Copy the newsgroup message about netinfo output below word for word, from start to finish.

### Excerpt to read ###

Meanwhile, you might still want to post the “netinfo” and “netinfo -l”
output here – maybe there will be some useful clues to help us understand
what is happening.
Regards,
Bert Menkveld
Engineer
Corman Technologies Inc.
bert@cormantech.com
Rainer Menzner <rmz@mailhost.neuroinformatik.ruhr-uni-bochum.de> wrote in
message news:rfwvhtuusw.fsf@mailhost.neuroinformatik.ruhr-uni-bochum.de…
“Bert Menkveld” <> bert@cormantech.com> > writes:
Bert,
Hello Rainer,
Have you looked at the output of “netinfo -l” and “netinfo” to see if
there
are any obvious problems there? This stuff is rather cryptic, so if
you’d
like some help interpreting the information, you might want to post the
output of these commands here (maybe from all 3 nodes). Also post the
output of “sin ver” from one of your systems.

### Raw data ###

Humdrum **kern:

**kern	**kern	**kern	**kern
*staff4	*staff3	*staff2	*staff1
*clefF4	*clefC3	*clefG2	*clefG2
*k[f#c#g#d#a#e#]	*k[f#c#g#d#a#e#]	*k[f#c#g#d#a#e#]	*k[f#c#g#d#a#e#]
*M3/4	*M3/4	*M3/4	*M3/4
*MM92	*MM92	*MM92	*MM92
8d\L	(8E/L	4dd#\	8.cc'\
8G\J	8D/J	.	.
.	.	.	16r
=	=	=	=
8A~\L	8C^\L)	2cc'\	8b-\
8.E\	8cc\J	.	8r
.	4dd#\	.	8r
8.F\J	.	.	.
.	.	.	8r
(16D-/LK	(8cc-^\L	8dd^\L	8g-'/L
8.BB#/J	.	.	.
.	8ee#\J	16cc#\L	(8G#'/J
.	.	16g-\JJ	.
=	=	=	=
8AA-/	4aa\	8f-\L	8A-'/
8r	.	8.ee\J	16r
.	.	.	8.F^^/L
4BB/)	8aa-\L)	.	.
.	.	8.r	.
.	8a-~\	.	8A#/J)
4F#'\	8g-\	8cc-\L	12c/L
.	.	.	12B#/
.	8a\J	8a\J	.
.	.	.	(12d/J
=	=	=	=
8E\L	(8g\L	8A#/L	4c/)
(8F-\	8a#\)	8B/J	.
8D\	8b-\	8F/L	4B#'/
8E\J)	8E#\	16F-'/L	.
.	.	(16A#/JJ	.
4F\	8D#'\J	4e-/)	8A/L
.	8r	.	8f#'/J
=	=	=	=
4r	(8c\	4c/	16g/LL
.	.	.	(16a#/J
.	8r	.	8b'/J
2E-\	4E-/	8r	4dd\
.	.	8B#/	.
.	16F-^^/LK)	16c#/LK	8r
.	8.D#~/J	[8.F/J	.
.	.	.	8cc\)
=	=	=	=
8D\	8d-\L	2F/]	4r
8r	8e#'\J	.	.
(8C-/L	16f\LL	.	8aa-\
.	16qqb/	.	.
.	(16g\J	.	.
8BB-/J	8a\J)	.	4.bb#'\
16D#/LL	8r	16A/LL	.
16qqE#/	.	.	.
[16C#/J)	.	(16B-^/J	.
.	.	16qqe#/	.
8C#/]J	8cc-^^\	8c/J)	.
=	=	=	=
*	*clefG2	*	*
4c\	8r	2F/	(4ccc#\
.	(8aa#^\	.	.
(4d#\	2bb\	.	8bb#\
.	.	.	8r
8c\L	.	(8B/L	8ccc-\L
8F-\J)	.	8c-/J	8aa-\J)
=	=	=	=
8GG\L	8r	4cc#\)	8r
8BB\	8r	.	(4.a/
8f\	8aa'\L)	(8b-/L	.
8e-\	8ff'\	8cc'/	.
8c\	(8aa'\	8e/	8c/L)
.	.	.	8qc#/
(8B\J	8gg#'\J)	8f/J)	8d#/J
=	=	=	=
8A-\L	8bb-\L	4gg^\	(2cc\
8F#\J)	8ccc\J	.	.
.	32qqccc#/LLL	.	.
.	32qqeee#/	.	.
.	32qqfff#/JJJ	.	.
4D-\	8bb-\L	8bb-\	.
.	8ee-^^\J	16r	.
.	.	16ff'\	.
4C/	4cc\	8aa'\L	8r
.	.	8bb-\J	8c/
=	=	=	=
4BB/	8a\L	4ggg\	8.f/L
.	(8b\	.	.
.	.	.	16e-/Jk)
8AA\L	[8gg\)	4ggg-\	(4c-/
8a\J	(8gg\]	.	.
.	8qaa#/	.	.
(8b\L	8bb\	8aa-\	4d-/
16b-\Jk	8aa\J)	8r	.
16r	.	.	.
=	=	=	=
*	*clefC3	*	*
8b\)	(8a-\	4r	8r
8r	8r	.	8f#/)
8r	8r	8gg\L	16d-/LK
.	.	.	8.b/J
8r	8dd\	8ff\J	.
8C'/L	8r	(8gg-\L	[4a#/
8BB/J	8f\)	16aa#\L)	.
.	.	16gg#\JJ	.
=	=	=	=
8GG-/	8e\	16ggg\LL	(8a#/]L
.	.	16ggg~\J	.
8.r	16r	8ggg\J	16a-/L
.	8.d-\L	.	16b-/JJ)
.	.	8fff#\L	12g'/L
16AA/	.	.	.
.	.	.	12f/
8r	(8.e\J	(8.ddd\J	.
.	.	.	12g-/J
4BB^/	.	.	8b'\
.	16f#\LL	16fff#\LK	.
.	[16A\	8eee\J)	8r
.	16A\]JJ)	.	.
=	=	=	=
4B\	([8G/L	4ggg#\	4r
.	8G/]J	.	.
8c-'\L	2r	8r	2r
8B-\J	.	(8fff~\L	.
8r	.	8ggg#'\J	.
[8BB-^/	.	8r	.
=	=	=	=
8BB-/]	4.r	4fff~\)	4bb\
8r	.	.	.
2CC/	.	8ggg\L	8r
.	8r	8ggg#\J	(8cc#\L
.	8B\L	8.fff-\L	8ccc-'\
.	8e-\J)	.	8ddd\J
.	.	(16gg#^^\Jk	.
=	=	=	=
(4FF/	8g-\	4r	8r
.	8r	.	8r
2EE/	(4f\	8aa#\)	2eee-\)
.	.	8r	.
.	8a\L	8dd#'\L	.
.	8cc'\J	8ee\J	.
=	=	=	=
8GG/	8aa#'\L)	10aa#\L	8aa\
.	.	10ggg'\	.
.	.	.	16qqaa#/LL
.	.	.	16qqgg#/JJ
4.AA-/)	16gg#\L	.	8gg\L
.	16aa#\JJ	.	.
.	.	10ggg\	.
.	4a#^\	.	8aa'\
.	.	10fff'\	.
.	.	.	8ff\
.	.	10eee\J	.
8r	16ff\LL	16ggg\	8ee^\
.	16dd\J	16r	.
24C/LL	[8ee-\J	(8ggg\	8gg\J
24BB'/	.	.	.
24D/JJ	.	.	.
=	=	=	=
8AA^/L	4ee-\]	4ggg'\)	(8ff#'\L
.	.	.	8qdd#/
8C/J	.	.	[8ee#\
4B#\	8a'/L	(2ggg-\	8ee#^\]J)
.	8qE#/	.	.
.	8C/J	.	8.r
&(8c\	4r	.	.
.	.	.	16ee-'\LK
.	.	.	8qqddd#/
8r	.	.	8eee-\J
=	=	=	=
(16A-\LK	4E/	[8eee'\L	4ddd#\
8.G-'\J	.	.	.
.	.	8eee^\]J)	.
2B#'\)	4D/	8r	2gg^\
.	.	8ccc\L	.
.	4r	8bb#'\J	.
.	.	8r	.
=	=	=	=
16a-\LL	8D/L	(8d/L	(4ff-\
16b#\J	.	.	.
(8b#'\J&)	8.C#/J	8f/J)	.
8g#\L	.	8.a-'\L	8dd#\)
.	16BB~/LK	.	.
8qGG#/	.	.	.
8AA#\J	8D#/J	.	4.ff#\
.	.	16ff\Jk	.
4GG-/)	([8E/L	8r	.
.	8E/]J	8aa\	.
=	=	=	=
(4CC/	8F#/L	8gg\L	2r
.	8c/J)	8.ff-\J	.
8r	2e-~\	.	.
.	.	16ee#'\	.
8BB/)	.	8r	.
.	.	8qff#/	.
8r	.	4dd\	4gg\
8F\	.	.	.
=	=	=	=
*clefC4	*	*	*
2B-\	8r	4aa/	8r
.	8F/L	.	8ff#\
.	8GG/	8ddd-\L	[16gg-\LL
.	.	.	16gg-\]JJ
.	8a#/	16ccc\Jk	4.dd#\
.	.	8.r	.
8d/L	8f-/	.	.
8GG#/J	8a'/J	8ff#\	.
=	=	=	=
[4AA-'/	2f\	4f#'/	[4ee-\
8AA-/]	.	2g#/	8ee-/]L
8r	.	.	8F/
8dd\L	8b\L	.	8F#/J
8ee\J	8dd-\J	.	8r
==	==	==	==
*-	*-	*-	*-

###

## Answer for the task
Meanwhile, you might still want to post the “netinfo” and “netinfo -l”
output here – maybe there will be some useful clues to help us understand
what is happening.
Regards,
Bert Menkveld
Engineer
Corman Technologies Inc.
bert@cormantech.com
Rainer Menzner <rmz@mailhost.neuroinformatik.ruhr-uni-bochum.de> wrote in
message news:rfwvhtuusw.fsf@mailhost.neuroinformatik.ruhr-uni-bochum.de…
“Bert Menkveld” <> bert@cormantech.com> > writes:
Bert,
Hello Rainer,
Have you looked at the output of “netinfo -l” and “netinfo” to see if
there
are any obvious problems there? This stuff is rather cryptic, so if
you’d
like some help interpreting the information, you might want to post the
output of these commands here (maybe from all 3 nodes). Also post the
output of “sin ver” from one of your systems.